仮装巡洋艦「オトラント」は、クリストファー・クラドック少将の戦隊に配属され、南米沖で東洋艦隊に対する迎撃任務に投入された。1914年11月1日のコロネル沖海戦でクラドック戦隊は主力の装甲巡洋艦2隻を失って壊滅したが、武装が弱く速力が遅い「オトラント」は直接戦闘には加わらず戦場を離脱して生き残った[3]。その後も南米沖で通商保護のために行動し、1917年4月17日にホーン岬沖でドイツの武装帆船「ゼーアドラー」と遭遇したが、悪天候のため捕捉できなかった[4]。

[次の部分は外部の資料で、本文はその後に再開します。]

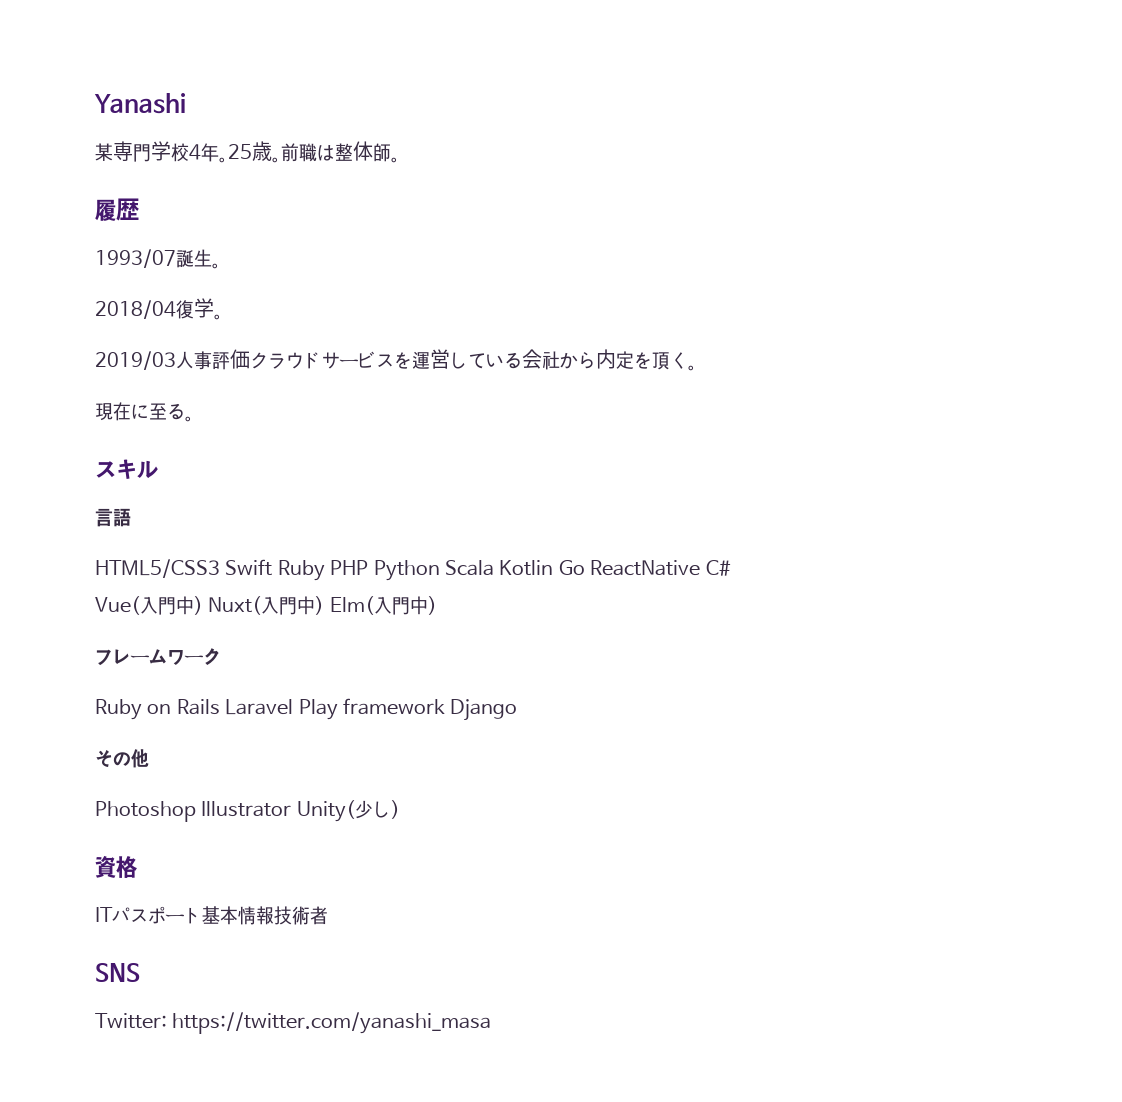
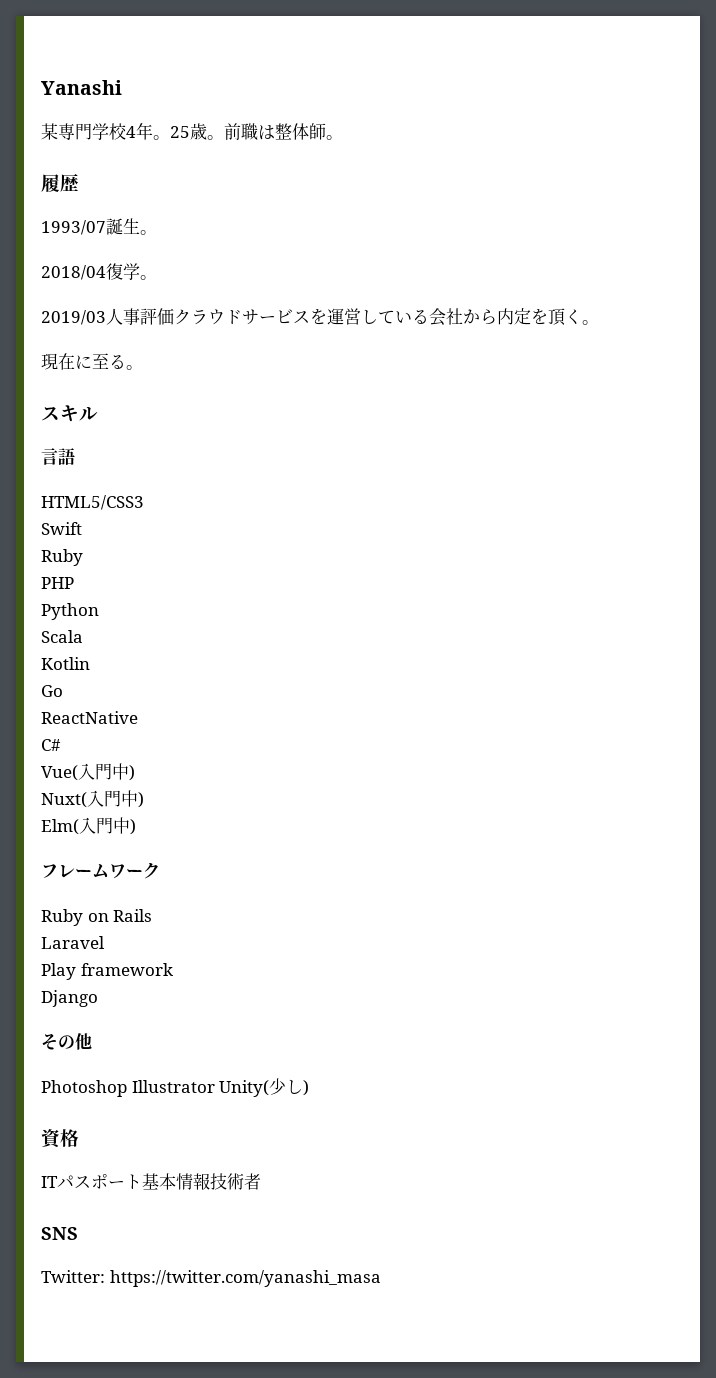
(220, 568) none -> (144, 502) //
[277,560,325,581] Ruby -> [41,549,83,566] // Ruby //
(369, 567) none -> (74, 583) //
(440, 570) none -> (99, 611) //
(494, 568) none -> (83, 636) //
(554, 568) none -> (90, 663) //
(585, 567) none -> (63, 691) //
(701, 568) none -> (138, 717) //
(203, 605) none -> (135, 773) //
(325, 605) none -> (144, 800) //
(220, 707) none -> (153, 915) //
(294, 707) none -> (105, 942) //
(445, 706) none -> (173, 969) //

第一次世界大戦末期に「オトラント」は軍隊輸送船に転用された。
1918年10月頃、「オトラント」はアメリカのニューヨークからイギリスのリヴァプールへ向かう護送船団HX50に加入した。HX50船団は輸送船13隻から成り、そのうち「オトラント」「カシミール」など客船6隻は西部戦線に向かうアメリカ陸軍将兵5000人を分乗させた軍隊輸送船で、「オトラント」には兵站要員689人が乗船していた[1]。「オトラント」のダヴィッドソン船長が船団司令官(仮訳)を務めていた[1]。
HX50船団はアイリッシュ海に接近する2日前から濃霧に包まれ、視界不良で天測航法ができずに正確な位置を把握できないまま、2列縦隊を組んでノース海峡 (イギリス)西方に差し掛かった。右縦隊先頭を行く「オトラント」の船団司令官ダヴィッドソン船長は、アイルランド島北岸に衝突する危険があると判断し、発光信号と旗旒信号で船団に左15度の変針を命じた。しかし、左縦隊先頭の軍隊輸送船「カシミール」は船長の誤認で逆に右15度に変針し、船首から「オトラント」の左舷中部に衝突した[1]。「オトラント」の船体は完全に2つに分断され、船首側も船尾側も8分間以内で沈没した。「オトラント」が発信した遭難信号を受け、護衛の駆逐艦が駆けつけて救助活動を行ったが、乗船将兵689人・乗員100人のうち431人が死亡した[1]。
または、10月6日、「オトラント」は衝突事故で失われた[5]。当時、悪天候で船団はばらけており、視界は悪かった[5]。前方に突如陸地を見て「オトラント」が回頭した際に「カシミール (Kashmir)」と衝突[5]。動力を失った「オトラント」は、その後走錨してアイラ島に乗り上げ、破壊された[5]。駆逐艦「Mounsey」が救助活動を行ったが、431名が死亡した[5]。
本船の沈没事故は、1917年2月の「メンディー」の衝突事故(636人死亡)と並び第一次世界大戦・第二次世界大戦を通じて連合国側で最大級の戦時海難事故であった[1]。